I handed the woman the bags of food with a heavy heart, knowing this one meal was not a solution. Her partner, shoeless I now noticed, was still asleep on the mattress,  curled in a fetal position. She looked up again and said, “Thank you, ma’am,” gently taking the bags from my arms. My hands never touched hers.

All I could manage was a simple, “You’re welcome.” I didn’t trust my voice to say anything else. Instead, I grabbed my daughter’s hand and walked away quickly, never looking back. So much emotion in my heart, but the words would not come.

What can you say to a hungry person when you are face to face? Where is the comfort when you know the curb will be her bed and the rats her companions? What words of hope can I offer when, looking into her ancient eyes, she represents the hopelessness of millions of hungry people on the planet? What words of cheer can I offer when sadness is permanently pressed onto her face?

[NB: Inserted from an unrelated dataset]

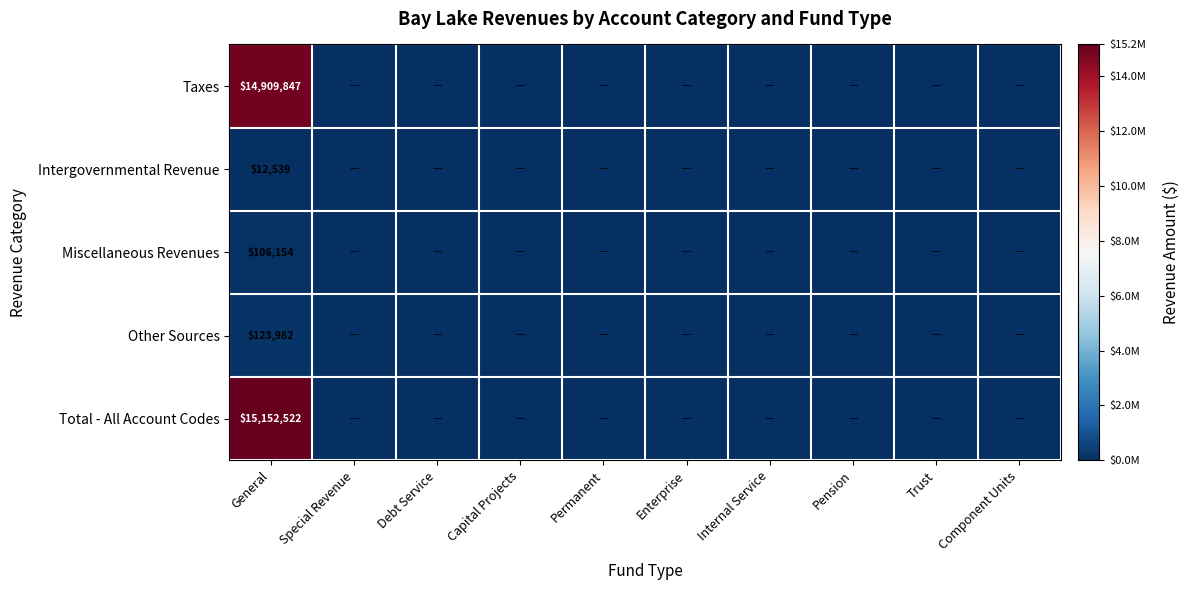

Rank the series at General from lowest to highest value.

Intergovernmental Revenue, Miscellaneous Revenues, Other Sources, Taxes, Total - All Account Codes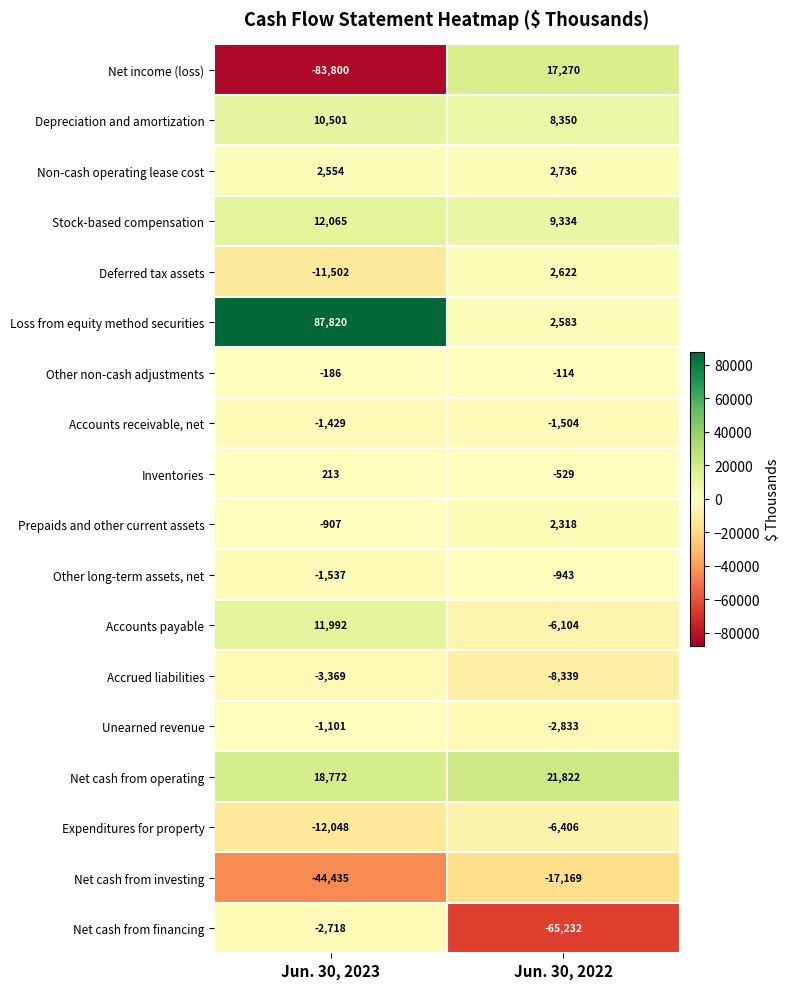

Is it true that Inventories equals 91 at Jun. 30, 2023?

False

Now, when I write out a check to an ending-hunger group, donate packaged food for a drive, or volunteer at an organization that feeds the hungry, that scene in Chinatown will come to mind.

And at the soup kitchen two years ago, I was able to smile and say hello and offer the homeless men some choices for their lunch, probably their only meal of the day.  I realized, gratefully, there are places in Philadelphia that take care of people who are homeless and hungry; yet my experience in Chinatown opened my eyes to a sad reality that has never gone away.

This experience put a human face to hunger right in my own back yard. So when I forget for even one moment that more than 21,000 people worldwide each day die of hunger, and that, right here in this country and my adopted city of Philadelphia, children go to bed hungry, the face of that woman in Chinatown will be my reminder. And her humble thank-you for bringing her food is a gesture permanently pressed into my heart and mind, never to be forgotten.